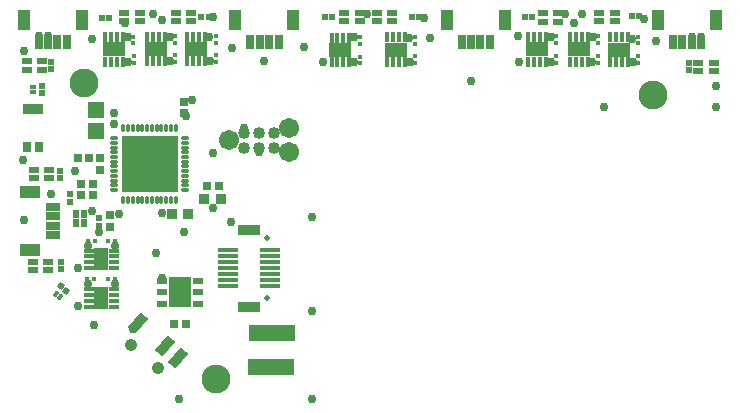
<source format=gts>
%FSTAX23Y23*%
%MOIN*%
%SFA1B1*%

%IPPOS*%
%AMD57*
4,1,4,0.013800,0.000900,-0.000900,0.013800,-0.013800,-0.000900,0.000900,-0.013800,0.013800,0.000900,0.0*
%
%AMD58*
4,1,4,-0.011600,-0.002800,-0.001200,-0.011900,0.011600,0.002800,0.001200,0.011900,-0.011600,-0.002800,0.0*
%
%AMD66*
4,1,4,0.008800,0.035500,-0.033900,-0.013500,-0.008800,-0.035500,0.033900,0.013500,0.008800,0.035500,0.0*
%
%ADD52R,0.156000X0.056000*%
%ADD53R,0.025680X0.045370*%
%ADD54R,0.041430X0.068990*%
%ADD55R,0.033560X0.021750*%
%ADD56R,0.056000X0.056000*%
G04~CAMADD=57~10~0.0~197.8~0.0~0.0~0.0~0.0~0~0.0~0.0~0.0~0.0~0~0.0~0.0~0.0~0.0~0~0.0~0.0~0.0~318.9~197.8~0.0*
%ADD57D57*%
G04~CAMADD=58~9~0.0~0.0~138.7~197.8~0.0~0.0~0~0.0~0.0~0.0~0.0~0~0.0~0.0~0.0~0.0~0~0.0~0.0~0.0~138.9~232.0~237.0*
%ADD58D58*%
%ADD59R,0.019780X0.019780*%
%ADD60R,0.019780X0.019780*%
%ADD61R,0.068990X0.037500*%
%ADD62R,0.031590X0.037500*%
%ADD63R,0.072930X0.045370*%
%ADD64R,0.017810X0.033560*%
%ADD65R,0.017810X0.016630*%
G04~CAMADD=66~9~0.0~0.0~650.6~335.6~0.0~0.0~0~0.0~0.0~0.0~0.0~0~0.0~0.0~0.0~0.0~0~0.0~0.0~0.0~48.9~678.0~709.0*
%ADD66D66*%
%ADD67R,0.074900X0.104430*%
%ADD68R,0.037500X0.021750*%
%ADD69R,0.068990X0.017810*%
%ADD70R,0.076870X0.037500*%
%ADD71R,0.033560X0.017810*%
%ADD72R,0.045370X0.072930*%
%ADD73R,0.016630X0.017810*%
%ADD74R,0.029620X0.025680*%
%ADD75C,0.039980*%
%ADD76R,0.068990X0.041430*%
%ADD77R,0.045370X0.025680*%
%ADD78R,0.022530X0.024110*%
%ADD79R,0.024500X0.026470*%
%ADD80R,0.025680X0.029620*%
%ADD81R,0.031590X0.025680*%
%ADD82R,0.035530X0.037500*%
%ADD83R,0.191040X0.191040*%
%ADD84O,0.013870X0.031590*%
%ADD85O,0.031590X0.013870*%
%ADD86R,0.019780X0.013870*%
%ADD87C,0.096000*%
%ADD88C,0.041430*%
%ADD89C,0.018800*%
%ADD90C,0.067020*%
%ADD91C,0.030000*%
%ADD92C,0.036000*%
%LNdextrems_v1-1*%
%LPD*%
G54D52*
X00852Y-01197D03*
X00853Y-01085D03*
G54D53*
X00171Y-00116D03*
X00139D03*
X00108D03*
X00076D03*
X02191D03*
X02222D03*
X02254D03*
X02285D03*
X0158D03*
X01549D03*
X01517D03*
X01486D03*
X00876D03*
X00844D03*
X00813D03*
X00781D03*
G54D54*
X0022Y-00041D03*
X00027D03*
X02142D03*
X02335D03*
X0163D03*
X01437D03*
X00925D03*
X00732D03*
G54D55*
X00038Y-0018D03*
Y-00208D03*
X00089Y-0018D03*
Y-00208D03*
X02275Y-00185D03*
Y-00212D03*
X02326Y-00185D03*
Y-00212D03*
X01758Y-00019D03*
Y-00047D03*
X01809Y-00019D03*
Y-00047D03*
X00584Y-00046D03*
Y-00018D03*
X00533Y-00046D03*
Y-00018D03*
X01146Y-00045D03*
Y-00017D03*
X01095Y-00045D03*
Y-00017D03*
X00413Y-00045D03*
Y-00017D03*
X00362Y-00045D03*
Y-00017D03*
X00109Y-00875D03*
Y-00848D03*
X00058Y-00875D03*
Y-00848D03*
X0006Y-00542D03*
Y-00569D03*
X00111Y-00542D03*
Y-00569D03*
X01997Y-00045D03*
Y-00017D03*
X01945Y-00045D03*
Y-00017D03*
X01255Y-00045D03*
Y-00017D03*
X01204Y-00045D03*
Y-00017D03*
G54D56*
X00268Y-00343D03*
X00269Y-00412D03*
G54D57*
X00169Y-00944D03*
X00151Y-00928D03*
G54D58*
X00146Y-00964D03*
X00134Y-00954D03*
G54D59*
X02244Y-00209D03*
Y-00186D03*
X00119Y-00206D03*
Y-00182D03*
X00151Y-00873D03*
Y-0085D03*
X00148Y-00567D03*
Y-00544D03*
X00088Y-00261D03*
Y-00285D03*
G54D60*
X01721Y-00033D03*
X01697D03*
X00619Y-00031D03*
X00643D03*
X01054D03*
X01031D03*
X00311Y-00034D03*
X00288D03*
X02054Y-00029D03*
X02077D03*
X0132Y-00031D03*
X01344D03*
G54D61*
X00057Y-00338D03*
G54D62*
X00076Y-00464D03*
X00038D03*
G54D63*
X00329Y-0014D03*
X00602Y-00139D03*
X01082Y-00142D03*
X01268Y-00142D03*
X01876Y-0014D03*
X0201Y-00141D03*
X01739Y-0014D03*
X00468Y-00139D03*
G54D64*
X00359Y-00181D03*
X00339D03*
X00319D03*
X00299D03*
Y-00099D03*
X00319D03*
X00339D03*
X00359D03*
X00631Y-00098D03*
X00611D03*
X00592D03*
X00572D03*
Y-0018D03*
X00592D03*
X00611D03*
X00631D03*
X01112Y-00183D03*
X01092D03*
X01072D03*
X01053D03*
Y-00101D03*
X01072D03*
X01092D03*
X01112D03*
X01297Y-00183D03*
X01277D03*
X01258D03*
X01238D03*
Y-001D03*
X01258D03*
X01277D03*
X01297D03*
X01906Y-00098D03*
X01886D03*
X01867D03*
X01847D03*
Y-00181D03*
X01867D03*
X01886D03*
X01906D03*
X0204Y-001D03*
X0202D03*
X02001D03*
X01981D03*
Y-00183D03*
X02001D03*
X0202D03*
X0204D03*
X01768Y-00098D03*
X01749D03*
X01729D03*
X01709D03*
Y-00181D03*
X01729D03*
X01749D03*
X01768D03*
X00497Y-00098D03*
X00477D03*
X00458D03*
X00438D03*
Y-0018D03*
X00458D03*
X00477D03*
X00497D03*
G54D65*
X00666Y-00096D03*
Y-00118D03*
Y-00183D03*
Y-0016D03*
X01146Y-00164D03*
Y-00186D03*
Y-00099D03*
Y-00122D03*
X01332Y-00121D03*
Y-00098D03*
X00532Y-00095D03*
Y-00118D03*
X02075Y-0012D03*
Y-00098D03*
X00532Y-00183D03*
Y-0016D03*
X01332Y-00185D03*
Y-00163D03*
X02075Y-00185D03*
Y-00163D03*
X01802Y-00119D03*
Y-00096D03*
X0194Y-00119D03*
Y-00096D03*
Y-00184D03*
Y-00161D03*
X01802Y-00184D03*
Y-00161D03*
X00392Y-00097D03*
Y-0012D03*
X00393Y-00186D03*
Y-00163D03*
G54D66*
X00407Y-01052D03*
X00496Y-0113D03*
X0054Y-01169D03*
G54D67*
X00549Y-0095D03*
G54D68*
X00489Y-00987D03*
Y-0095D03*
Y-00912D03*
X00608D03*
Y-0095D03*
Y-00987D03*
G54D69*
X00708Y-0081D03*
X00849D03*
X00708Y-00829D03*
X00849D03*
X00708Y-00849D03*
X00849D03*
X00708Y-00869D03*
X00849D03*
X00708Y-00889D03*
X00849D03*
X00708Y-00908D03*
X00849D03*
X00708Y-00928D03*
X00849D03*
G54D70*
X00779Y-00741D03*
Y-00997D03*
G54D71*
X00243Y-00938D03*
Y-00958D03*
Y-00978D03*
Y-00997D03*
X00326D03*
Y-00978D03*
Y-00958D03*
Y-00938D03*
X00244Y-00811D03*
Y-0083D03*
Y-0085D03*
Y-0087D03*
X00326D03*
Y-0085D03*
Y-0083D03*
Y-00811D03*
G54D72*
X00285Y-00968D03*
X00285Y-0084D03*
G54D73*
X00239Y-00904D03*
X00262D03*
X00331D03*
X00308D03*
X00241Y-00777D03*
X00263D03*
X0033D03*
X00308D03*
G54D74*
X00568Y-01054D03*
X00529D03*
X00218Y-00625D03*
X00258D03*
Y-0059D03*
X00218D03*
X00676Y-00596D03*
X00636D03*
G54D75*
X00761Y-00467D03*
Y-00417D03*
X00811Y-00467D03*
Y-00417D03*
X00861Y-00467D03*
Y-00417D03*
G54D76*
X00049Y-00808D03*
Y-00615D03*
G54D77*
X00124Y-00759D03*
Y-00727D03*
Y-00696D03*
Y-00664D03*
G54D78*
X00278Y-00701D03*
Y-00727D03*
X0018Y-00647D03*
Y-00622D03*
G54D79*
X00202Y-00687D03*
Y-0072D03*
X00228D03*
Y-00687D03*
G54D80*
X00315Y-00692D03*
Y-00732D03*
X00281Y-00502D03*
Y-00542D03*
X00561Y-00314D03*
Y-00353D03*
G54D81*
X00244Y-00502D03*
X00206D03*
G54D82*
X00629Y-00637D03*
X00683D03*
X00574Y-00688D03*
X00521D03*
G54D83*
X00446Y-00522D03*
G54D84*
X00533Y-00641D03*
X00517D03*
X00501D03*
X00485D03*
X0047D03*
X00454D03*
X00438D03*
X00422D03*
X00407D03*
X00391D03*
X00375D03*
X00359D03*
Y-00403D03*
X00375D03*
X00391D03*
X00407D03*
X00422D03*
X00438D03*
X00454D03*
X0047D03*
X00485D03*
X00501D03*
X00517D03*
X00533D03*
G54D85*
X00327Y-00609D03*
Y-00593D03*
Y-00577D03*
Y-00561D03*
Y-00546D03*
Y-0053D03*
Y-00514D03*
Y-00498D03*
Y-00483D03*
Y-00467D03*
Y-00451D03*
Y-00435D03*
X00565D03*
Y-00451D03*
Y-00467D03*
Y-00483D03*
Y-00498D03*
Y-00514D03*
Y-0053D03*
Y-00546D03*
Y-00561D03*
Y-00577D03*
Y-00593D03*
Y-00609D03*
G54D86*
X00057Y-00265D03*
Y-00281D03*
G54D87*
X00227Y-00251D03*
X00668Y-01237D03*
X02124Y-00291D03*
G54D88*
X00384Y-01124D03*
X00473Y-01201D03*
G54D89*
X00838Y-00768D03*
Y-00969D03*
G54D90*
X00711Y-00442D03*
X00911Y-00482D03*
Y-00402D03*
G54D91*
X00118Y-00622D03*
X00718Y-00716D03*
X00469Y-0082D03*
X00562Y-00749D03*
X02335Y-00261D03*
X01961Y-00333D03*
X02335Y-00332D03*
X01516Y-00246D03*
X0072Y-00134D03*
X00961Y-00133D03*
X00828Y-00178D03*
X00029Y-00145D03*
X00027Y-0071D03*
X00986Y-00697D03*
Y-01011D03*
Y-01304D03*
X00543D03*
X00262Y-01059D03*
X00761Y-00402D03*
X00196Y-00544D03*
X01785Y-001D03*
X00208Y-00994D03*
X00328Y-00388D03*
X02093Y-00037D03*
X02054Y-00104D03*
X02285Y-00098D03*
X02254Y-00097D03*
X02135Y-00113D03*
X01889Y-00021D03*
X01832Y-00021D03*
X01674Y-00096D03*
X01382Y-00103D03*
X01757Y-0014D03*
X0136Y-00035D03*
X01679Y-00181D03*
X01312Y-00102D03*
X01287Y-00142D03*
X01251Y-00142D03*
X011Y-00142D03*
X01067D03*
X01172Y-00021D03*
X01129Y-001D03*
X00364Y-00053D03*
X00656Y-00033D03*
X00458Y-00021D03*
X00489Y-00043D03*
X00253Y-00106D03*
X0033Y-00923D03*
X00331Y-00794D03*
X00025Y-00507D03*
X00253Y-00677D03*
X00346Y-0014D03*
X00645Y-001D03*
X00586Y-00139D03*
X00619Y-00139D03*
X00278Y-0075D03*
X00209Y-0087D03*
X02028Y-0014D03*
X01995Y-0014D03*
X01895Y-0014D03*
X01859D03*
X00485Y-00139D03*
X00451D03*
X00548Y-00975D03*
Y-00925D03*
X00284Y-00825D03*
X01023Y-00182D03*
X01313D03*
X00489Y-00902D03*
X00586Y-00309D03*
X00811Y-00482D03*
X00656Y-00485D03*
X00327Y-00353D03*
X0039Y-01072D03*
X00488Y-00685D03*
X02056Y-00183D03*
X01921Y-00181D03*
X01784Y-00181D03*
X01127Y-00182D03*
X00647Y-0018D03*
X00513D03*
X00374Y-00181D03*
X01862Y-00051D03*
X00108Y-00094D03*
X00076D03*
X01923Y-001D03*
X00515Y-00099D03*
X00375Y-001D03*
X00241Y-00795D03*
X00241Y-00922D03*
X00567Y-00363D03*
X00343Y-00689D03*
X00656Y-00667D03*
G54D92*
X00813Y-01201D03*
M02*
</source>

-------

▸ WHAT IS NEEDED
The answer needed is a single number: how many lines in the records above hold the string "CAMADD". Please write nothing else.

▸ EXERCISE OUTPUT
3